This recipe will go with my mussels for Valentine's Day. It is also from Tyler Florence and the only difference is that I am not going to make my own fresh mayo. I'll use the stuff from the grocery store.
INGREDIENTS
Roasted Garlic Mayonnaise:
1 head garlic, sliced in 1/2
4 sprigs fresh thyme
4 tablespoons extra-virgin olive oil
Sea salt and freshly ground black pepper
2 tablespoons fresh lemon juice
Mayo
4 medium Idaho potatoes
Peanut oil, for frying
Sea salt
DIRECTIONS
1. Heat the oven to 375 degrees F.
2. Place the garlic onto a sheet of aluminum foil, top it with the thyme, drizzle it with 1 tablespoon of the olive oil, and season it with salt and pepper. Close the foil up and roast the garlic until it is soft, about 35 to 40 minutes. When it is cool enough to handle, squeeze the soft pulp into a bowl and set aside.
3. Whisk or process the garlic and lemon juice into the mayo. Taste and adjust seasoning with more lemon juice, salt, or pepper.
4. Pour the peanut oil into a deep fat fryer to reach halfway up the sides and heat to 325 degrees F. While the oil is heating, peel the skin off the potatoes and cut them into uniform 1/4-inch sticks using a knife, mandoline, or French fry cutter. Rinse the potato sticks well and dry them thoroughly to keep the hot oil from splattering. Fry the potatoes in batches so the pot isn't crowded and the oil temperature does not drop too much.

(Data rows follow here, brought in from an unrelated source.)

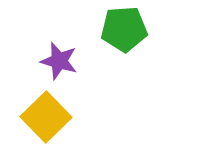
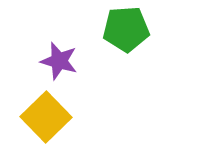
green pentagon: moved 2 px right
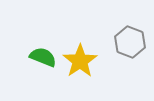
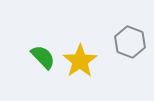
green semicircle: rotated 24 degrees clockwise
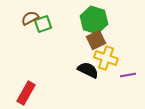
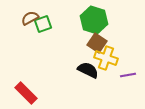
brown square: moved 1 px right, 3 px down; rotated 30 degrees counterclockwise
red rectangle: rotated 75 degrees counterclockwise
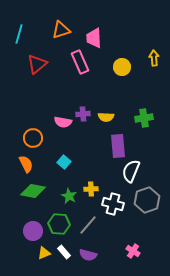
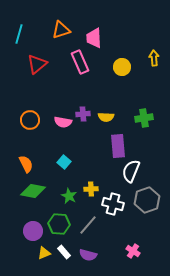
orange circle: moved 3 px left, 18 px up
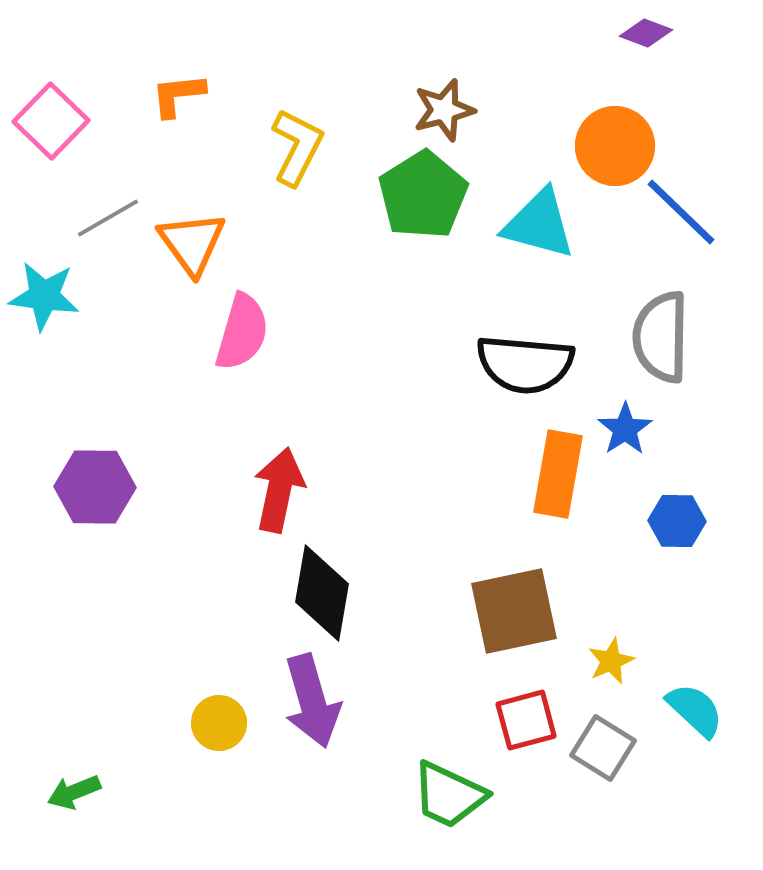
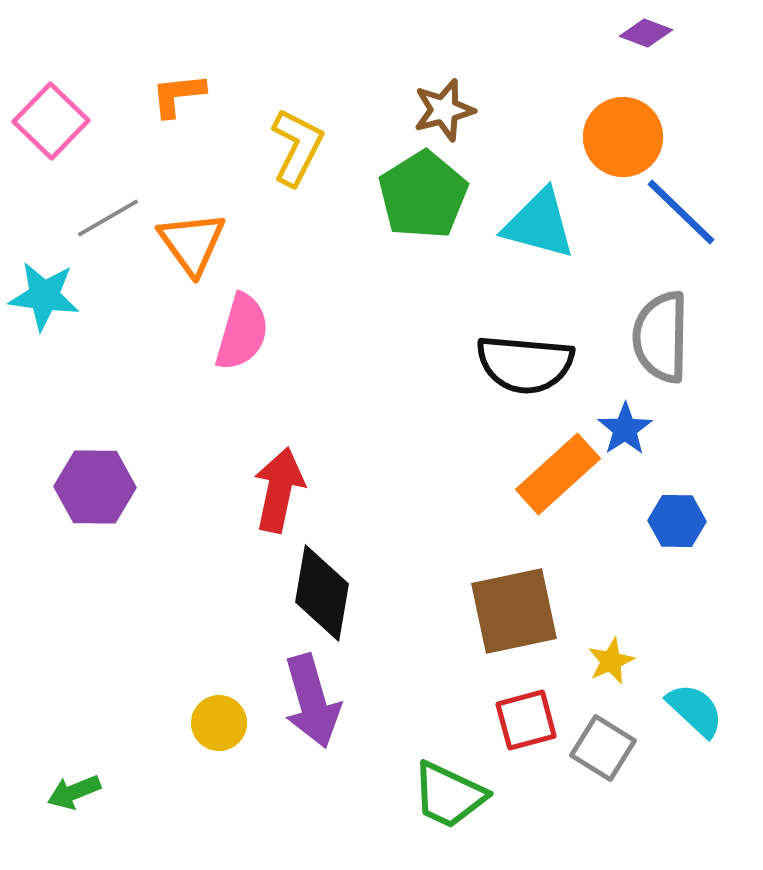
orange circle: moved 8 px right, 9 px up
orange rectangle: rotated 38 degrees clockwise
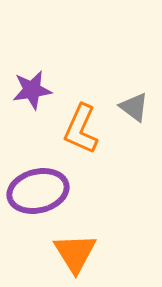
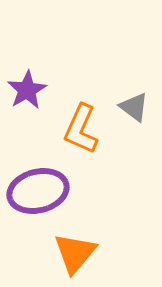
purple star: moved 5 px left; rotated 21 degrees counterclockwise
orange triangle: rotated 12 degrees clockwise
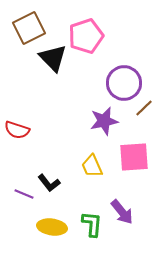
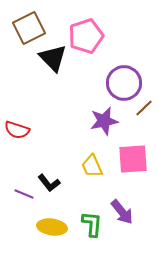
pink square: moved 1 px left, 2 px down
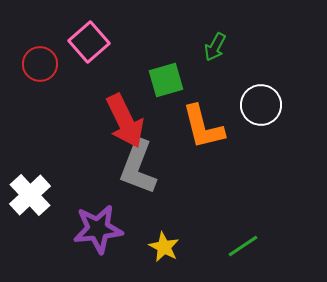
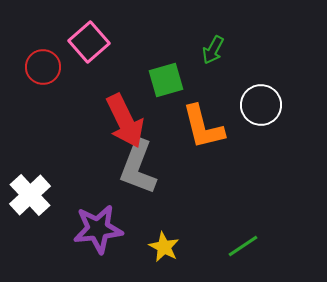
green arrow: moved 2 px left, 3 px down
red circle: moved 3 px right, 3 px down
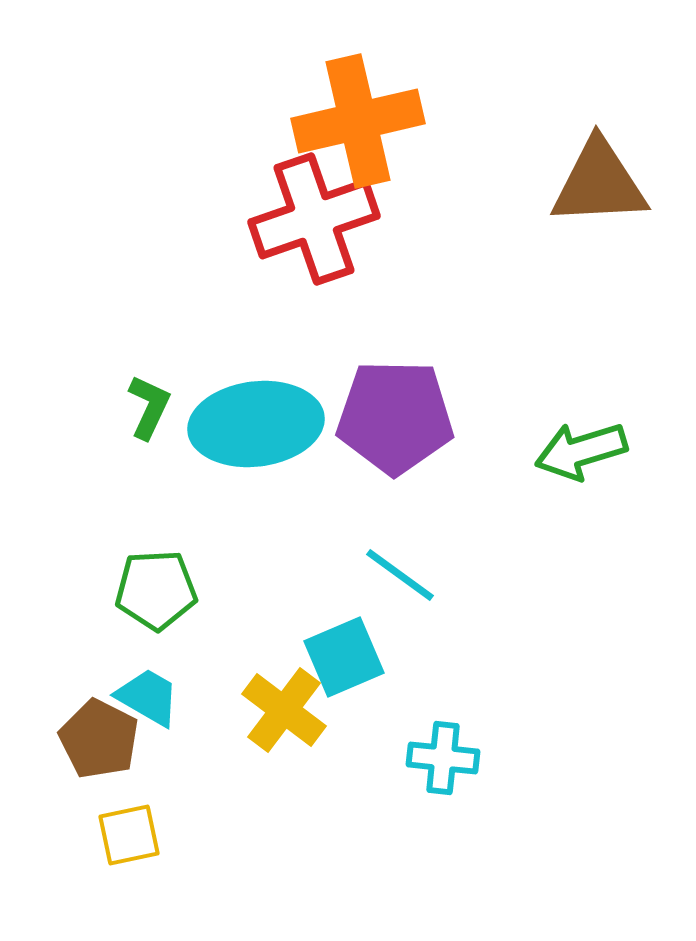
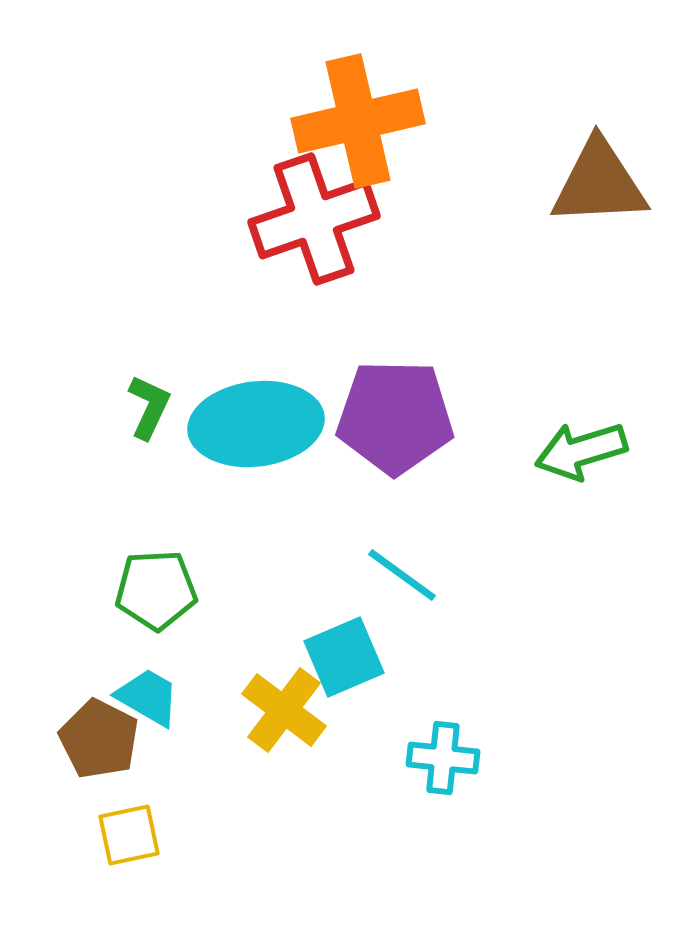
cyan line: moved 2 px right
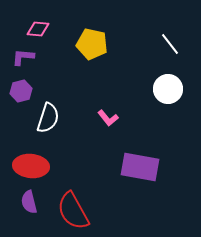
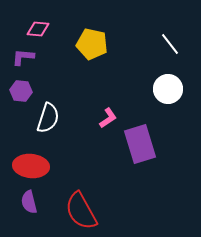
purple hexagon: rotated 20 degrees clockwise
pink L-shape: rotated 85 degrees counterclockwise
purple rectangle: moved 23 px up; rotated 63 degrees clockwise
red semicircle: moved 8 px right
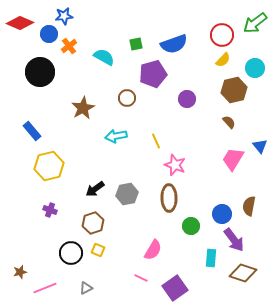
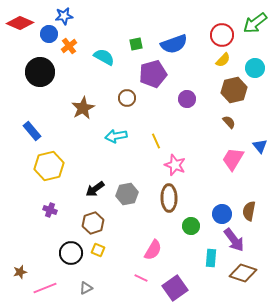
brown semicircle at (249, 206): moved 5 px down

Cook the potatoes until soft but not browned, about 6 to 8 minutes. Remove them and drain on paper towels.
5. Increase the oil temperature to 375 degrees F. Cook the par-fried potatoes in batches a second time until golden and crispy, about 2 to 4 minutes. Drain on fresh paper towels. Salt the French fries while they are still hot. Serve immediately with the Roasted Garlic Mayonnaise as a dip.